Austin Audits 101

How Audits Prevent Progress

By Nina Hernandez

As Austin continues to grow, the question isn’t what are the biggest issues we face as a city. We’re all well aware that our housing shortage is exacerbating gentrification and displacing communities at a rapid pace. At the same time, our city’s homelessness crisis becomes more dire each day.

What do all of those big ticket items have in common? Well, for one, we’ve studied the ever-loving heck out of them.

Do You Really Like Audits?

Austin is a paradise – if you really like audits. We’ve got an audit for everything. There’s of course the City Auditor’s Office, which does audits related to process compliance. That’s helpful if you want to see if city staff are using resources correctly or if in general a process the city has set up is working like it was intended.

That doesn’t really help if the system itself is flawed, as is the case with many of the systems on which Austin city government is built. The City Council Audit & Finance Committee is a bit more empowered to look at structural deficiencies but not by much.

Then Punt to A Third Party

That brings us to the third-party audit, which is a popular way for City Council and community interest groups to keep thorny issues bogged down and thus avoid both hard decisions and the changes those decisions bring about. The reports come along with recommendations backed by an industry or academic credential, which should theoretically make it easier for the city to pursue a course of action to address the problem.

In practice, those recommendations, regardless of who makes them and what credential they have, are generally not implemented. For one reason or another, parts of the proposed situation are considered off limits and progress is derailed again and again.

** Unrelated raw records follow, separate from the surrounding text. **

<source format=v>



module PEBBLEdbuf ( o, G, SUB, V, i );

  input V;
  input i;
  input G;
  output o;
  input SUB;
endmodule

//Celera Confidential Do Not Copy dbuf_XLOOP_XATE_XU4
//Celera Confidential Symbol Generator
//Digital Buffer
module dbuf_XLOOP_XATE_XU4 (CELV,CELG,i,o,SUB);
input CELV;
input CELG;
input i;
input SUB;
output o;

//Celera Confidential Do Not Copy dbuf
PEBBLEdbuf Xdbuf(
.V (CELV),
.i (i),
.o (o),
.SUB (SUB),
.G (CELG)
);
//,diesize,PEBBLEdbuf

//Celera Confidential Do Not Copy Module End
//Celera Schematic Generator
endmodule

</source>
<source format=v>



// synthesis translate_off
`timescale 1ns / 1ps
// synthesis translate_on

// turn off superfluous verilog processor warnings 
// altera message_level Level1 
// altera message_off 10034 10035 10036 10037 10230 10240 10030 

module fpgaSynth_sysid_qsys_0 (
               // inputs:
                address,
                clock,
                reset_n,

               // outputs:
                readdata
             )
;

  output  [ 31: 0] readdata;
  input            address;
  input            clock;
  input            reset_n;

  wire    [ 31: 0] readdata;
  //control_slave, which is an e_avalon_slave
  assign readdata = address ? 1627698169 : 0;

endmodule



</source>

For example, the 2015 Zucker Report told the city to modernize its development services department and streamline the land development code to make the process easier on both staff and citizens. But a loud and vocal segment of the Austin political scene didn’t want to reform the land use code and mired the process in delay after delay. When that wasn’t sufficient to gum the works, those interests took their battle to the courts.

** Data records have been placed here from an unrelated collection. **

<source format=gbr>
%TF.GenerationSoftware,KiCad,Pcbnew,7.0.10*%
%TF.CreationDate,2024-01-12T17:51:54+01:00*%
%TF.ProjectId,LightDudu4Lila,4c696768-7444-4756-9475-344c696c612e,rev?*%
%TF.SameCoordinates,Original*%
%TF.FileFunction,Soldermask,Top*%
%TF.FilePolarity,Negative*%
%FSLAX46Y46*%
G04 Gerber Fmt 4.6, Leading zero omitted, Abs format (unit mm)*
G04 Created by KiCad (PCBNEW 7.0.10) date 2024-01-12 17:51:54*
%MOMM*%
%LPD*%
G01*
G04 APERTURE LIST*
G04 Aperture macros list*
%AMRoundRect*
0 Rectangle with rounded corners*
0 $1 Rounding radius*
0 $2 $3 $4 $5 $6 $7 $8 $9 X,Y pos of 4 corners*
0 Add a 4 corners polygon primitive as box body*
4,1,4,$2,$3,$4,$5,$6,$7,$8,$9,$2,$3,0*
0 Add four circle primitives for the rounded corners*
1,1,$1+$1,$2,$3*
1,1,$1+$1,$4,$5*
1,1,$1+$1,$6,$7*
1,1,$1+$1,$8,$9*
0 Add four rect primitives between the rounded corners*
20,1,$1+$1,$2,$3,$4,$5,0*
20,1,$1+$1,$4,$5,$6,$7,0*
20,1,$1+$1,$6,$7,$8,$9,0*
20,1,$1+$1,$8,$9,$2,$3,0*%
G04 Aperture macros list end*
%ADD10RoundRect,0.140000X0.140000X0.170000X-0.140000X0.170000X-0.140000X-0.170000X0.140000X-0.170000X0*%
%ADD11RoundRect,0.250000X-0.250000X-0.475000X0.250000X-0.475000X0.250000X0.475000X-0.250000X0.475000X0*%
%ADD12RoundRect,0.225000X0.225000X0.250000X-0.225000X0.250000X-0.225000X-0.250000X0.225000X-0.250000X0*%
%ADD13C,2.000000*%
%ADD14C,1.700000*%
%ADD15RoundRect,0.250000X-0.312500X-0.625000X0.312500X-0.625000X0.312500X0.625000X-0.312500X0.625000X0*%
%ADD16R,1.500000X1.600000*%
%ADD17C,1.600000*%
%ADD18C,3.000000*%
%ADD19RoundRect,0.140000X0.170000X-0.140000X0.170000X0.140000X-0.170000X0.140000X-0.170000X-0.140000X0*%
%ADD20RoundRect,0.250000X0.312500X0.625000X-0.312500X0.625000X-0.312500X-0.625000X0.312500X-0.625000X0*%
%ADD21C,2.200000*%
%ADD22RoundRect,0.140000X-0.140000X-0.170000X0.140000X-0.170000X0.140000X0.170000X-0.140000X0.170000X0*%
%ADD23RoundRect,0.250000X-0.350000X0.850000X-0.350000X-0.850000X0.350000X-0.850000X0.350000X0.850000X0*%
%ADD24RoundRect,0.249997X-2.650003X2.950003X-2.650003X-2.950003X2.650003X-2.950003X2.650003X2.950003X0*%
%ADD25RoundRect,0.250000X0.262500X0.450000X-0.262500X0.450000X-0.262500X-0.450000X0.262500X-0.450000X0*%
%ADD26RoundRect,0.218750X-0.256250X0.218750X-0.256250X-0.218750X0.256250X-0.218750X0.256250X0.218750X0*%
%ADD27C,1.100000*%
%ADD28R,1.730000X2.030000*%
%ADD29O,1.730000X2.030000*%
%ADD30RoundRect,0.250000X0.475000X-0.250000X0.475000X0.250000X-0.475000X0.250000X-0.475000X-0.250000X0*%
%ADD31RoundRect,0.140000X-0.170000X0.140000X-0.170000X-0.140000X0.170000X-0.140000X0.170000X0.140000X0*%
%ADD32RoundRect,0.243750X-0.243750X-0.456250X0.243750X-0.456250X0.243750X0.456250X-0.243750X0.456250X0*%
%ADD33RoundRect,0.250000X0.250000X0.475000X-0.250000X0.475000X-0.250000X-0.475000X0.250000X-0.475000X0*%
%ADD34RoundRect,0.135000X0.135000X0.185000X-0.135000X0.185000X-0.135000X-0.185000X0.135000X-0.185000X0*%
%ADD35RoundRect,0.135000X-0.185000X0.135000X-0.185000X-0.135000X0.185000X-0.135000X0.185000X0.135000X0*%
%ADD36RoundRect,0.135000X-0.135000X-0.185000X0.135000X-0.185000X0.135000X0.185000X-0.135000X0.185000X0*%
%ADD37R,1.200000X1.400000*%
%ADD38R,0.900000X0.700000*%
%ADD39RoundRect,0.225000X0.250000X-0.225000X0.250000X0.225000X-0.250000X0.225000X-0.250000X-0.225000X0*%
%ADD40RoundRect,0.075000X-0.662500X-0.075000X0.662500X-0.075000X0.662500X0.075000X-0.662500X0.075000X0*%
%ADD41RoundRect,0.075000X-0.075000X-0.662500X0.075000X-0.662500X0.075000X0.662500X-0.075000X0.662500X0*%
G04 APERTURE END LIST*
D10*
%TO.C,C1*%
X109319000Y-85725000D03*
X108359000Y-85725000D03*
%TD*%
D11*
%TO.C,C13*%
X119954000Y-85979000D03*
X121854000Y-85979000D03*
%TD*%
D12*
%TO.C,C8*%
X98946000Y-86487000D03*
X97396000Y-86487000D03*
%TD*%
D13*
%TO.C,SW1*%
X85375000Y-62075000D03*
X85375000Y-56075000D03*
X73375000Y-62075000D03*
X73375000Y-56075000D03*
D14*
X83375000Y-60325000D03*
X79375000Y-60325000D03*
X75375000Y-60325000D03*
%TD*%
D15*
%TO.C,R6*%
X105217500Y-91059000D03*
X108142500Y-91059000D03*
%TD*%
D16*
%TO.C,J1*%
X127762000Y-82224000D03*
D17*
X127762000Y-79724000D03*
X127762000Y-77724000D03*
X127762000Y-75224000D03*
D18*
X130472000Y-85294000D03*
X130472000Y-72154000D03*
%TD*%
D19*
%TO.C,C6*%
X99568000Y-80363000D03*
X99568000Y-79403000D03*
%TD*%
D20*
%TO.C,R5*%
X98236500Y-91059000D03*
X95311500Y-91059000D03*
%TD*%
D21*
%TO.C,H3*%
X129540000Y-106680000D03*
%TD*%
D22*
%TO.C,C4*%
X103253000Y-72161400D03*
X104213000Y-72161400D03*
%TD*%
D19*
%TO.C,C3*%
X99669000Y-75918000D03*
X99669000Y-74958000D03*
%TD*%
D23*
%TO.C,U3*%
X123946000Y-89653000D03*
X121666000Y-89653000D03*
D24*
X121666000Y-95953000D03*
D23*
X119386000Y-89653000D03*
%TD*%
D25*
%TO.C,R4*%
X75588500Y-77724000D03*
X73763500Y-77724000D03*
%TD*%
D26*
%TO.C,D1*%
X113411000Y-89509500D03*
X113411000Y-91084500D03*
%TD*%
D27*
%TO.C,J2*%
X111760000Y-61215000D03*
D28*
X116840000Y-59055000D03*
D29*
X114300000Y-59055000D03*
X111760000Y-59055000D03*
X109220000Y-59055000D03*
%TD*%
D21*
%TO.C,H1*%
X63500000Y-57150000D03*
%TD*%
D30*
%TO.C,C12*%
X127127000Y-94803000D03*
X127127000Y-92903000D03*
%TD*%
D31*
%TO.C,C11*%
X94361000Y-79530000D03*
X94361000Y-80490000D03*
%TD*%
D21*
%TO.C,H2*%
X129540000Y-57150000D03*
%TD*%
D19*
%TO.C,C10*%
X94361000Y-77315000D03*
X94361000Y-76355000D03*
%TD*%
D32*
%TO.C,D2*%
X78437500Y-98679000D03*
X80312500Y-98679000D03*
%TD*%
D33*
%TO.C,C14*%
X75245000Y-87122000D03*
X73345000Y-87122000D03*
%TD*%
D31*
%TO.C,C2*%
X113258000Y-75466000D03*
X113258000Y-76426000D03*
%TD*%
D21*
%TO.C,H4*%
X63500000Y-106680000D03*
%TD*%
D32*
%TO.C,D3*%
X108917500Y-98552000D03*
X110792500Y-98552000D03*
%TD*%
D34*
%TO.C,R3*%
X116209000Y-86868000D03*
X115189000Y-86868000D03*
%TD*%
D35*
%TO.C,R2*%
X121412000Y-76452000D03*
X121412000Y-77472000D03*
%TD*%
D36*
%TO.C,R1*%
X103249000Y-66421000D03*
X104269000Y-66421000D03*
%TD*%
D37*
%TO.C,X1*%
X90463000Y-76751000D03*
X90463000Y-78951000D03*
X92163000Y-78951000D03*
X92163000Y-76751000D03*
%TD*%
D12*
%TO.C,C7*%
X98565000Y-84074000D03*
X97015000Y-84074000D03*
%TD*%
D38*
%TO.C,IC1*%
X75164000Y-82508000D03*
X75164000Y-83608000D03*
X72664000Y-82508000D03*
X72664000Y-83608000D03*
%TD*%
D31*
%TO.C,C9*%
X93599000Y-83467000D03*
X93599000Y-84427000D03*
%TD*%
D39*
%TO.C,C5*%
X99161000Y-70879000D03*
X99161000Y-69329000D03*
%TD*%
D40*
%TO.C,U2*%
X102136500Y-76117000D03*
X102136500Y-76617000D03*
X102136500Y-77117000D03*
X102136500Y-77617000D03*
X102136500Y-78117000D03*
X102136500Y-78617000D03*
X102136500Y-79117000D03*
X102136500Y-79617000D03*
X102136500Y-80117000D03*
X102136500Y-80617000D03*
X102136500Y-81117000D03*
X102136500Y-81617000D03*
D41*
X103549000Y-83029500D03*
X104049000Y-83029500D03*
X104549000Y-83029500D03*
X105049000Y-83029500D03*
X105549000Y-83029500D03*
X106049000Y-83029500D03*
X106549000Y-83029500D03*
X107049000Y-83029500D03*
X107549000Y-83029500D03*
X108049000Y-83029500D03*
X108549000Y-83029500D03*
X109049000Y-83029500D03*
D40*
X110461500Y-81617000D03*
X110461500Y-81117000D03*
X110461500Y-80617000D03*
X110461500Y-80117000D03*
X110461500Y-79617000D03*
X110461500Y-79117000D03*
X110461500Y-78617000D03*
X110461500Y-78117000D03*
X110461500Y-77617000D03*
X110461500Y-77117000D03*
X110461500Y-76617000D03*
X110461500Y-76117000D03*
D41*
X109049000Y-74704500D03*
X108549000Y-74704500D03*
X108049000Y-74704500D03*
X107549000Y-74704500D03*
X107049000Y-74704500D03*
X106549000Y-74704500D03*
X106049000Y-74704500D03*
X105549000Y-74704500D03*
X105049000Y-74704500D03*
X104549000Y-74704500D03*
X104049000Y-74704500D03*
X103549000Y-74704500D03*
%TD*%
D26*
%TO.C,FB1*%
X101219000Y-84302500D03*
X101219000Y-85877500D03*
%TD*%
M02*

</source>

Same Song, Different Arrangement

It’s the same story over and over again. The 2018 Action Plan to End Homelessness was a version of the same report the city has been commissioning since 2010. But every time a report comes out the answer is that solving the problem takes sustained community resources and commitment – two things we’ve been short on lately. 

Gentrification is the same sad story. Study after study is done and virtually none of the recommendations are implemented. That’s either due to lack of political will or complications with state statute. Either way the result is the same.

And it will continue to be the same until leadership in Austin improves. Yes, people will act in their economic interests and delay progress out of fear or self-preservation. But the city leaders we elect are supposed to be there to look beyond what’s beneficial in the short-term and instead choose the path that best serves the entire community.